El “armario” mira de reojo y sube a 12 km/h su cinta, me vuelve a sonreír retándome. ¡Mierda! Justo lo que no quería… picarme y tener que forzar con este catarro. Pero uno tiene su orgullo y no voy a dejar que esto quede así, subo a 12.5. Ya estoy por debajo de 5 minutos el kilómetro y además de los pulmones, la garganta y los alveolos pulmonares, son las piernas las que se quejan.

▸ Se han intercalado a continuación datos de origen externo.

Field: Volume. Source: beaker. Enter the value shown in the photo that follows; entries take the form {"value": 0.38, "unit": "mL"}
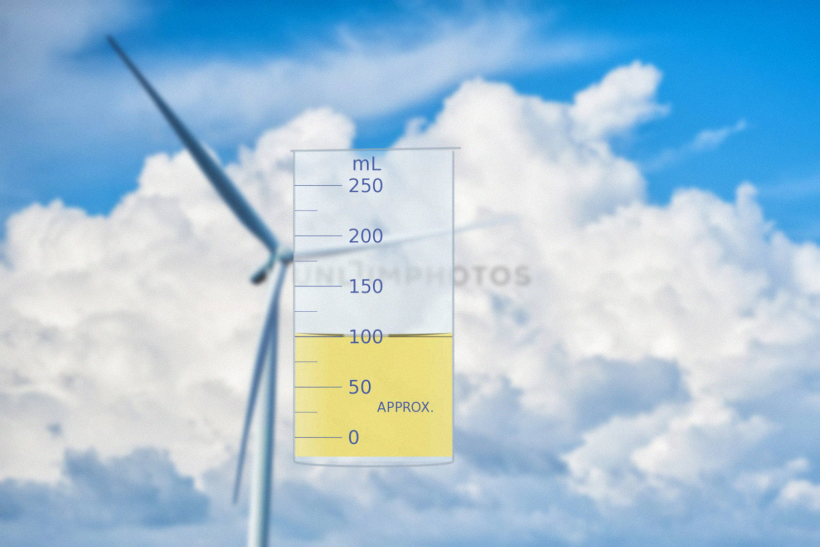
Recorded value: {"value": 100, "unit": "mL"}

Mi vecino de cinta sube a 13 kilómetros por hora. No lleva ni 5 minutos en la cinta y tsunamis de sudor recorren su escueta camiseta. Yo llevo ya 8 kilómetros y no voy a dar mi brazo a torcer. Subo a 13.5. Amplio zancada, saco pecho y refuerzo braceo. ¡Chúpate esa!

Pero el muy cab… sube a 14 kilómetros hora. El color de su cara y su respiración de búfalo del Serengueti me advierte que está a punto de sucumbir. Subo a 14.5. Noto el sabor de la sangre en la boca y el fuego en las piernas.

Diez, veinte, treinta segundos… El búfalo sigue aguantando y yo empiezo a ver una luz al final del túnel. Me concentro en el reloj de mi cinta. El oxígeno no me llega al cerebro…

De repente oigo una especie de gruñido y la cinta de mi “amigo” para de golpe. Miro y le veo doblado, resoplando, con espuma en la boca… Yo aguanto estoicamente aún veinte segundos más a ese ritmo y poco a poco voy bajando la velocidad hasta dejarla en 8 kilómetros por hora.

Intento mantener la postura y recuperar el resuello poco a poco. Me bajo de la cinta mareado, casi sin poder andar en línea recta, me voy al vestuario, abro un excusado, me siento, me llevo las manos a las sienes, todo me da vueltas, estoy a punto de vomitar.

El próximo día que esté acatarrado me quedo en casa. ¿No dicen que el descanso suma? ¡Pues eso!